Table 1 is the standard cohort-characteristics table in clinical / observational / epidemiological research. Bioinformatics papers typically retitle as "Sample characteristics."

變項	Treated (n=120)	Control (n=120)	p / SMD
年齡 (歲)，mean (SD)Age (years), mean (SD)	58.4 (11.2)	57.9 (10.8)	0.74
女性，n (%)Female, n (%)	62 (51.7)	65 (54.2)	0.79
BMI (kg/m²)，median (IQR)BMI (kg/m²), median (IQR)	26.4 (23.8–29.1)	26.9 (24.0–29.6)	0.42
糖尿病，n (%)Diabetes, n (%)	28 (23.3)	31 (25.8)	0.76
基線 HbA1c，mean (SD)Baseline HbA1c, mean (SD)	6.8 (0.9)	6.7 (1.0)	0.51

⚠️

Table 1 的 3 個常見錯誤：① 對連續變項硬套 mean (SD)，沒檢查常態性 (應改 median (IQR)) ② 把 outcome 變項放進 Table 1 (Table 1 只放 baseline) ③ Propensity-matched cohorts 沒列 SMD (Standardized Mean Difference)。

Three common Table 1 errors: ① Forcing mean (SD) on non-normal continuous variables (should be median (IQR)). ② Putting outcome variables in Table 1 (baseline only). ③ Propensity-matched cohorts without SMD (Standardized Mean Difference).

統計報告

二、p / 效應量 / CI 完整報告

單獨報 p 值在 2026 年已被視為不充分。ASA 2016 Statement on p-values 明確指出：p 值不能單獨判斷「重要性」。

Reporting p alone is now considered inadequate. The ASA 2016 Statement on p-values stresses that p alone cannot judge importance.

比較類型	效應量	完整報告範例
兩組均值差Two-group means	Cohen's d, mean diff	Mean difference 3.2 mmHg (95% CI 1.4–5.0; p<0.001; Cohen's d=0.42)
類別 vs 結果Categorical vs outcome	OR / RR / HR	HR 0.68 (95% CI 0.52–0.89; p=0.005)
相關Correlation	Pearson r / Spearman ρ	r = 0.45 (95% CI 0.28–0.59; p<0.001, n=152)
基因差異表達Gene DE	log2 fold-change	log2FC = 2.3, FDR = 1.2 × 10⁻⁵ (BH-adjusted)
分類器表現Classifier performance	AUC	AUC 0.87 (95% CI 0.83–0.91; bootstrap n=1000)

圖表設計

三、Figure 設計 7 大原則

① One figure, one message

每張主圖傳達一個核心訊息，多 panel (A/B/C/D) 是同一個故事的多個面向，不是塞滿空間。

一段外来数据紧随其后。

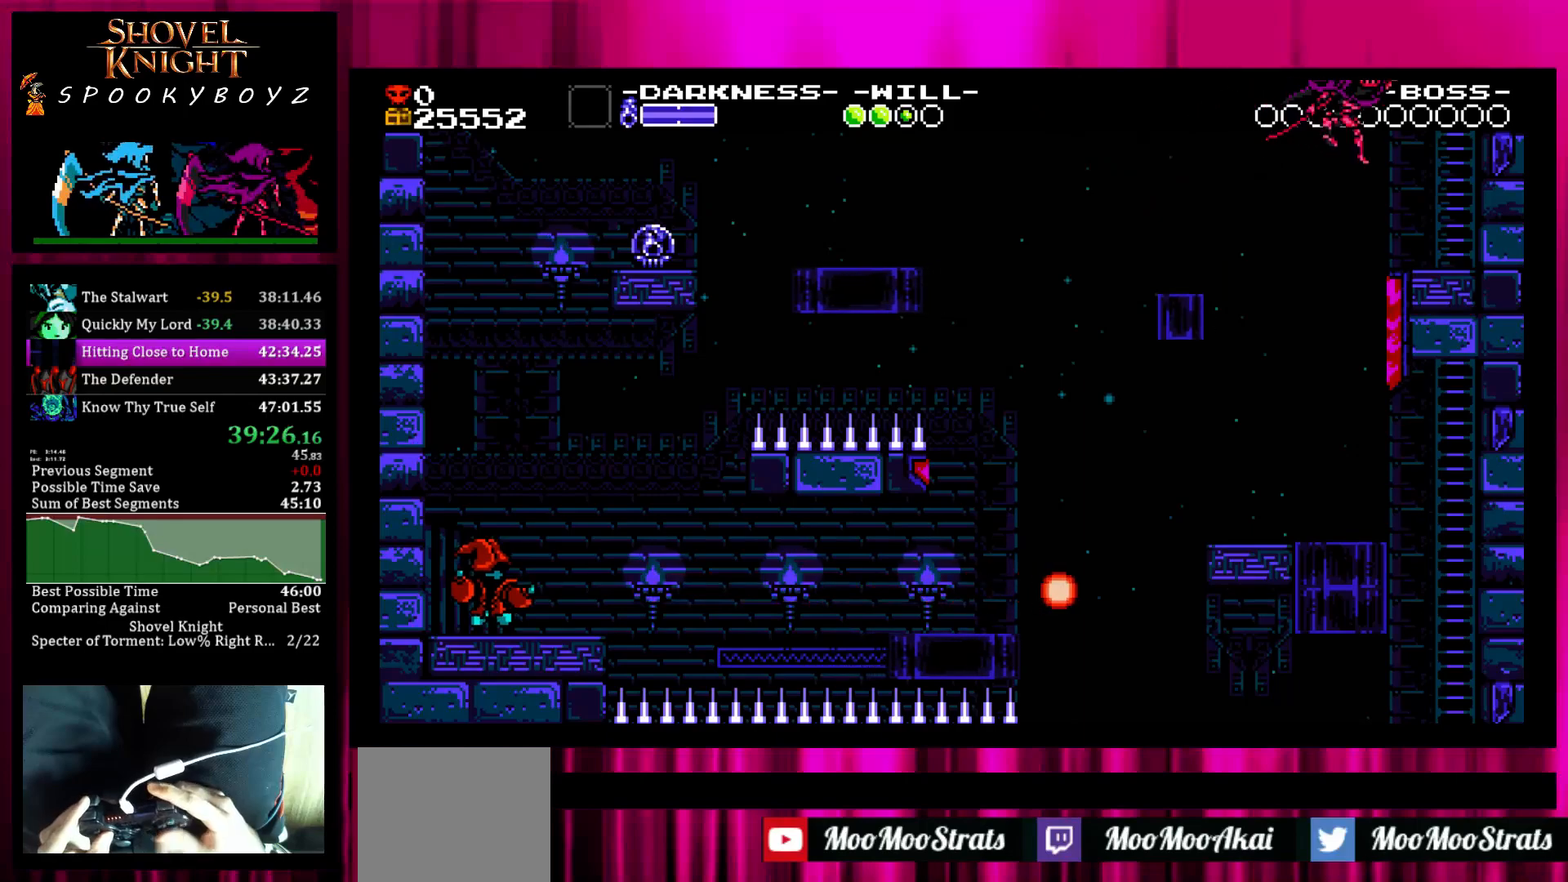
{"buttons": ["SQUARE"], "left_stick": "up-right", "right_stick": "center", "events": [[267, "SQUARE", "down"], [467, "left_stick", "up-right"]]}
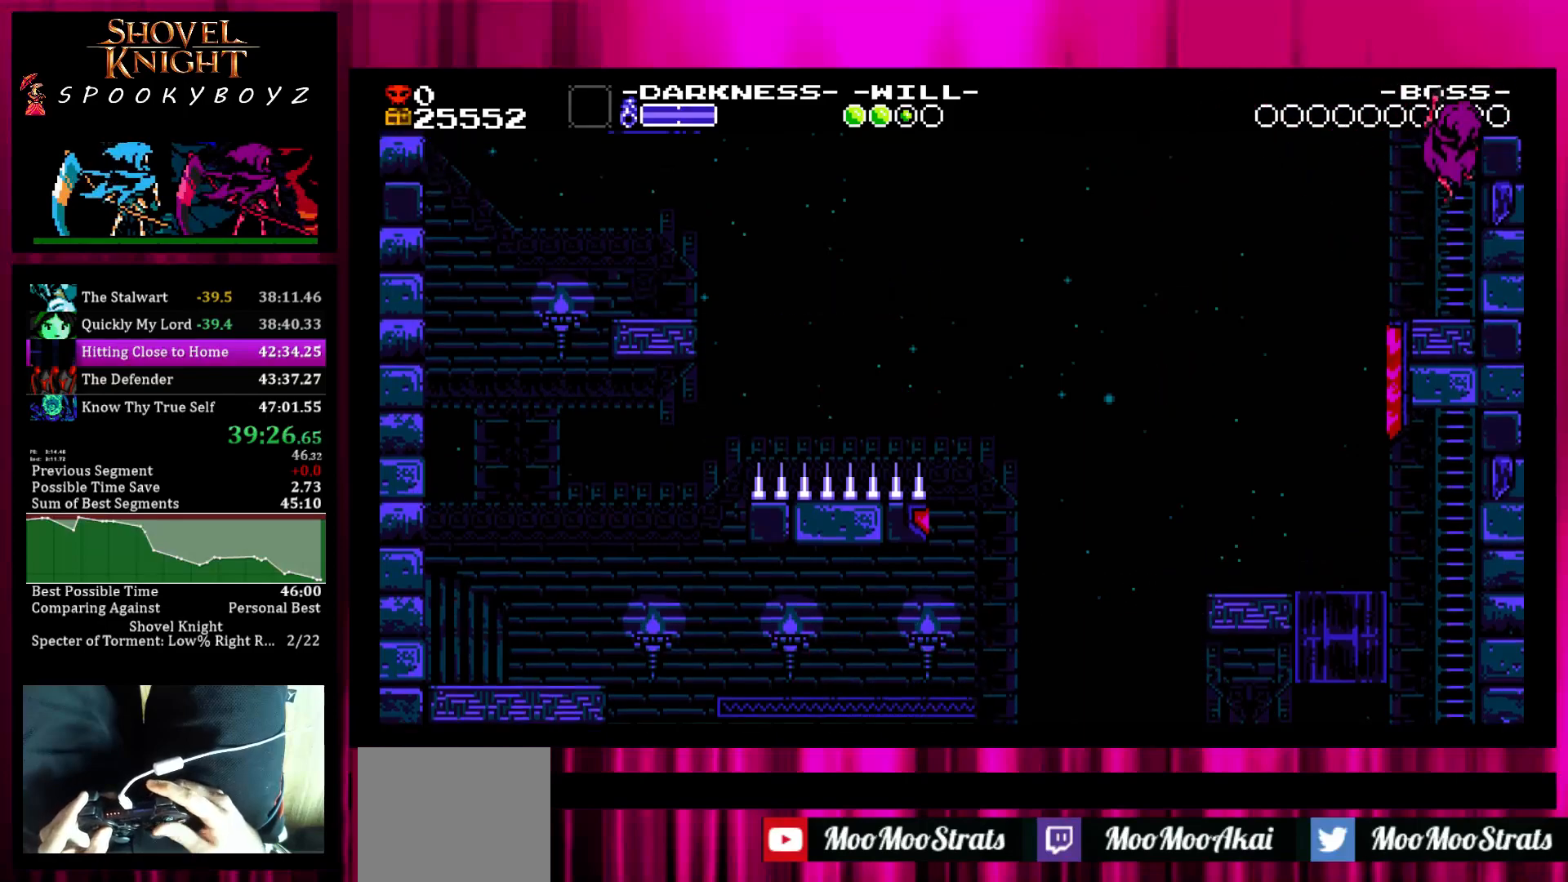
{"buttons": [], "left_stick": "up", "right_stick": "center", "events": [[67, "SQUARE", "up"], [167, "left_stick", "up"]]}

One figure conveys one core message. Multi-panel (A/B/C/D) figures are facets of one story, not space-fillers.

② 色盲友善

避開 jet/rainbow。連續變項用 viridis / magma；類別變項用 ColorBrewer Set1/Set2。約 8% 男性、0.5% 女性是紅綠色盲。

Avoid jet / rainbow. Continuous: viridis / magma. Categorical: ColorBrewer Set1/Set2. ~8% of men and 0.5% of women have red-green color blindness.

③ 字體 ≥7 pt

大多期刊要求印刷後最小字體 ≥7 pt (約 2 mm)。300 dpi、export 時記得算實際尺寸。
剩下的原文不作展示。